Я стояла перед зеркалом и вспоминала её образ. Какой она была, какой она могла быть. Расстегнув пару пуговиц рубашки, я приспустила левый рукав до локтя. На тыльной стороне руки чуть выше локтя было пару царапин. Они не кровоточили, а только неприятно жгли то место, где ещё недавно была моя кожа. Сегодня меня толкнули. Неудачно приземлилась. Со мной такое впервые. Я столкнулась с жестокостью и непониманием со стороны сверстников. Почему, когда кажется, что ты всё знаешь, что-то случается, а ты понимаешь, что абсолютно не готов. Не готов кричать, бежать, воевать за своё место. Ты просто наблюдаешь, как что-то что было рядом с тобой, превращается в пыль, в пепел, в отравленный воздух. Оно укутывает твоё горло, не дает дышать, смотреть, плакать. Оно просто давит где-то внутри, расползается по всему телу, венам, кишкам. И отравляет тебя изнутри. Так я вижу боль и ненависть, когда они оба существуют в одном сосуде.

Я застегнула рубашку, заправила края в юбку и встала на колени перед большой деревянной иконой, что была прибита к стене над комодом. На ней была изображена Дева Мария с Младенцем на руках. Они были укутаны в святые одеяния, на которых по плечам были выгравированы белые кресты, а за их головами виднелись большие светлые нимбы. Я сложила ладошки на груди и опустила голову, закрыв глаза. Про себя я начала повторять молитву, что не закончила за столом. Дверь моей комнаты тихонько скрипнула. Отец заглянул увериться, что я не ослушалась его. Он простоял только какой-то краткий миг, как тут же дверь со скрипом закрылась. Я открыла свои глаза и посмотрела в сторону двери. Отец стоял у меня в комнате. Его осуждающий взгляд был устремлен прямо на меня. Я почувствовала, как участилось моё сердцебиение. Я не ожидала его увидеть, и он это понял.

– Грешники должны быть наказаны, ты согласна? – вдруг промолвил тот.

– Да, – лаконично ответила я, даже не задумываясь над ответом.

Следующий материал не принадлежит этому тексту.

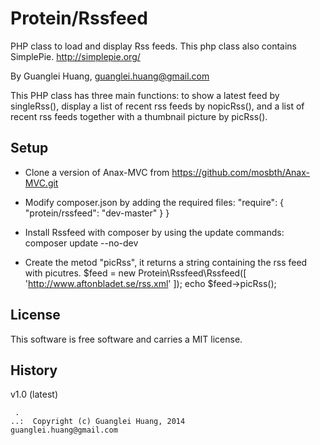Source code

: Protein/Rssfeed
=========

PHP class to load and display Rss feeds. This php class also contains SimplePie. http://simplepie.org/

By Guanglei Huang, guanglei.huang@gmail.com

This PHP class has three main functions: to show a latest feed by singleRss(), display a list of recent rss feeds by nopicRss(), and a list of recent rss feeds together with a thumbnail picture by picRss().

Setup
------------------
* Clone a version of Anax-MVC from https://github.com/mosbth/Anax-MVC.git

* Modify composer.json by adding the required files:
    "require": {
	"protein/rssfeed": "dev-master"
    }
}

* Install Rssfeed with composer by using the update commands:
    composer update --no-dev

* Create the metod "picRss", it returns a string containing the rss feed with picutres.
    $feed = new Protein\Rssfeed\Rssfeed([
    'http://www.aftonbladet.se/rss.xml'
    ]);
    echo $feed->picRss();
 
License
------------------

This software is free software and carries a MIT license.



History
-----------------------------------


v1.0 (latest)


```
 .  
..:  Copyright (c) Guanglei Huang, 2014
guanglei.huang@gmail.com
```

– Твоя сестра согрешила, именно поэтому случилось то, что случилось, – как только это прозвучало с его уст, он вышел из моей комнаты.

Я осталась сидеть на коленях, не опуская рук. Я сама застыла, как та икона: неподвижна и печальна. Слушая в церкви, что грешные люди будут наказаны, я начинала сомневаться, что хотя бы один из грешников был наказан. Складывалось впечатление, что каждый свой страшный грех они искупали минутной добротой, которую забывали через секунду. Я ждала семь месяцев, чтобы тот грешник, который такое сделал с моей сестрой, получил своё наказание, но за такое время даже не был найден сам грешник. В тот вечер он растаял, как дым. Исчез вместе со своей историей, жизнью, помыслом, который он вложил в мою сестру. После него осталось только молчание и холодное тело девочки, что просто хотела жить.